Mosier wanted to observe the village sick call program. Largely on the spur of the moment, he, Captain Hackley, and our team sergeant, MSG Jack Goodman, hopped into a jeep and headed out for the village where Leo Violette was conducting that day.s effort. The LLDB escorts took their own jeep, and since they knew the area, were in the lead. The little convoy passed through a small village on the way to the larger village where the sick call was being held.

 

The Viet Cong ambush team in the buildings lining the road must have been amazed at this stroke of luck . they had been expecting to ambush Leo and his medical team on their return from sick call, but now had in their sights a much more lucrative target.

 

The first round came through the rear window of the jeep in which the Americans were riding, striking Sergeant Goodman in the back of the head. His death was instantaneous. Captain Hackley, driving, was hit three times in the chest and tumbled out of the jeep on his side, mortally wounded.

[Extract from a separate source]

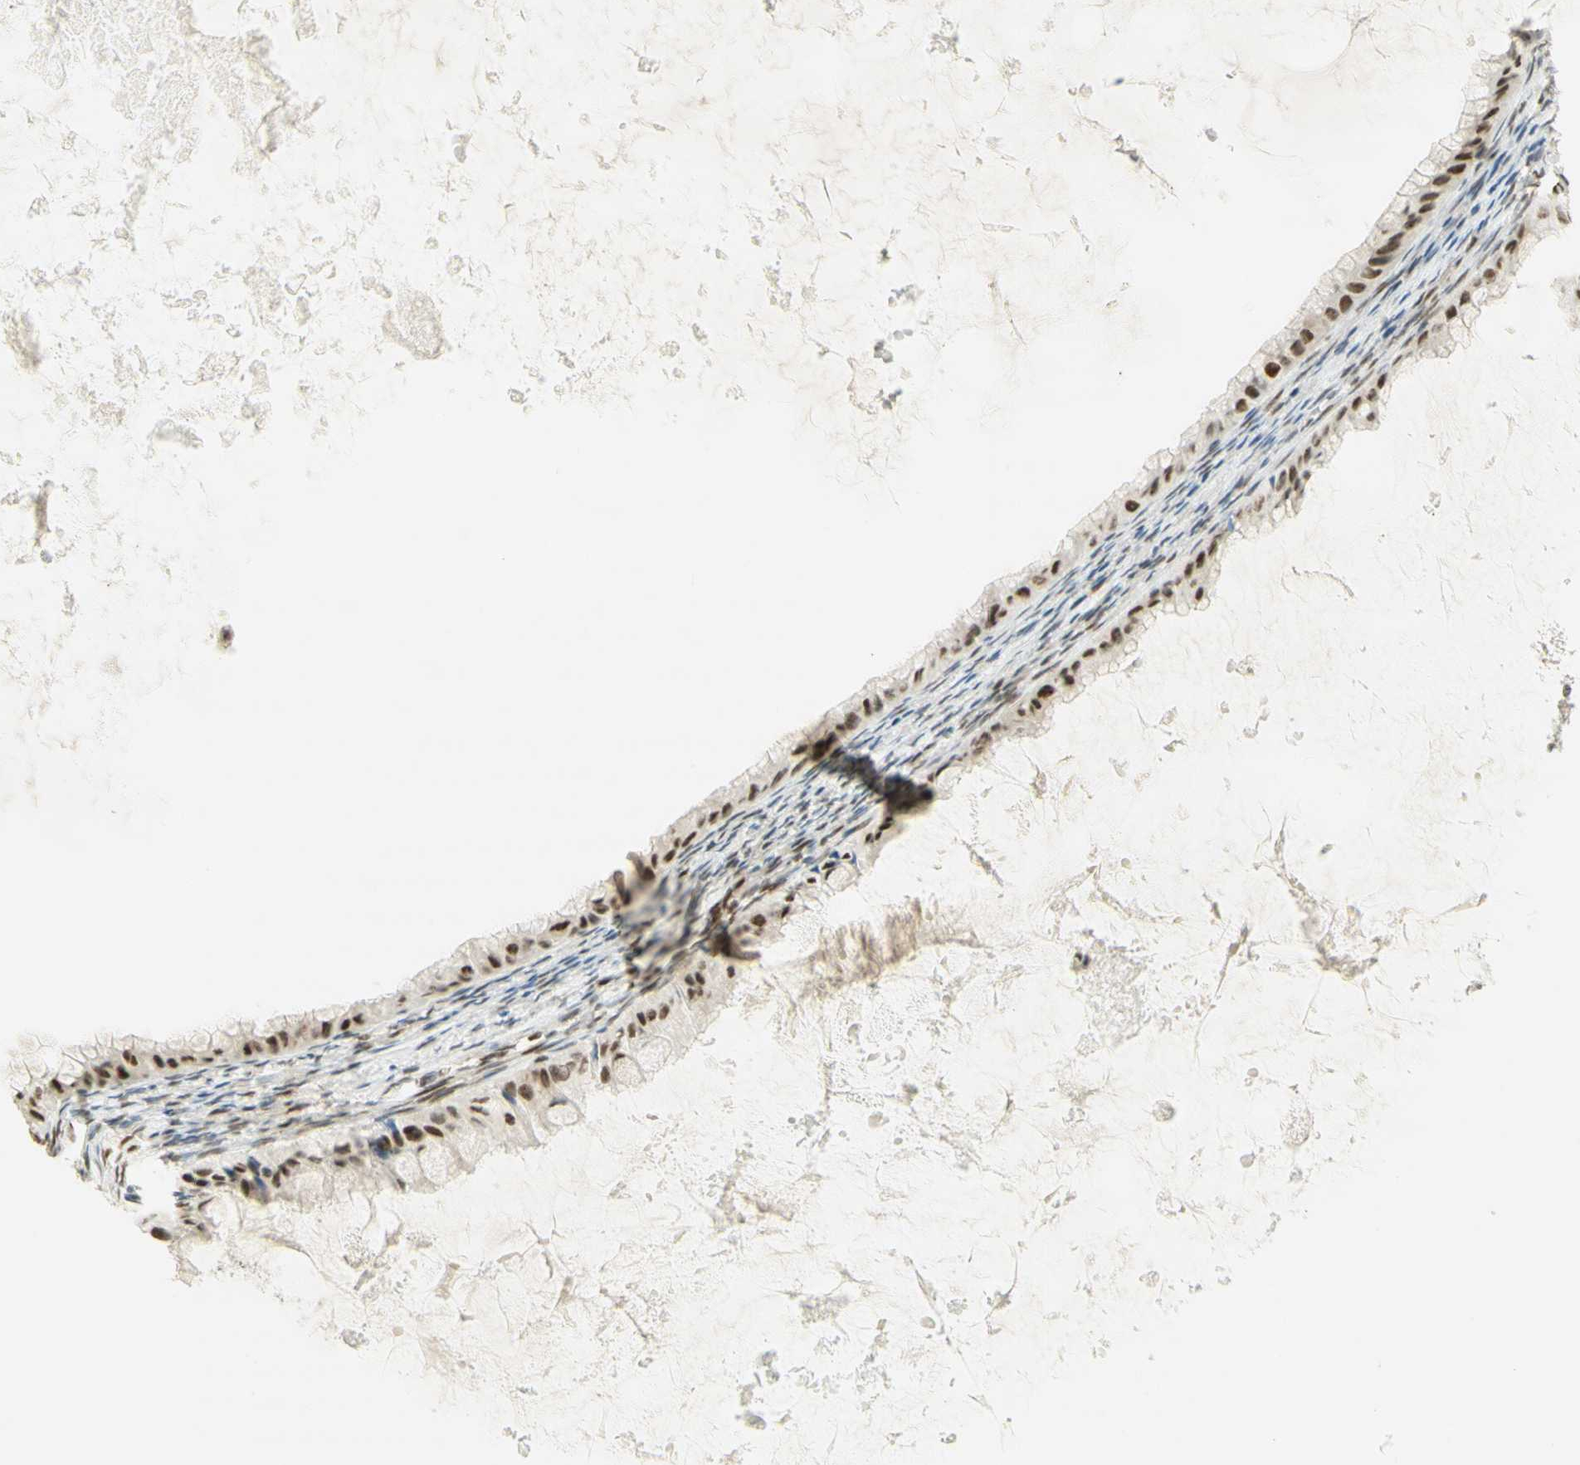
{"staining": {"intensity": "moderate", "quantity": ">75%", "location": "nuclear"}, "tissue": "ovarian cancer", "cell_type": "Tumor cells", "image_type": "cancer", "snomed": [{"axis": "morphology", "description": "Cystadenocarcinoma, mucinous, NOS"}, {"axis": "topography", "description": "Ovary"}], "caption": "Immunohistochemistry histopathology image of neoplastic tissue: ovarian cancer stained using IHC exhibits medium levels of moderate protein expression localized specifically in the nuclear of tumor cells, appearing as a nuclear brown color.", "gene": "PMS2", "patient": {"sex": "female", "age": 61}}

Captain Mosier, in the right front, was hit several times in the hip and leg and tumbled out the jeep, dragging himself to refuge in a ditch where, our later investigation determined, he managed to return fire before being killed by a grenade. A grenade thrown into their vehicle had already wiped out the Vietnamese team. The VC quickly stripped the bodies of weapons and equipment, and faded into the surrounding trees. The ambush had happened so close to camp the defenders could clearly hear the gunfire and explosions, and a reaction force was on site within minutes.

 

They were, of course, far too late. Goodman, Hackley and Mosier were, respectively, the 87th through 89th Americans killed in Vietnam, and the 45th through 47th men killed in action. Sergeant Goodman was memorialized by having the camp through which all Special Forces troops in-processed and out-processed named for him. A disproportionate number of them would join the casualty rolls too. And so ended my first tour, and my last one as a medic. There were to be two more tours, one as the Executive Officer of an .A. camp in II Corps and later as a Studies and Observations Group (SOG) operative and, when I extended this tour, as a Provincial Reconnaissance Unit Advisor in the much-maligned but very effective Phoenix Program.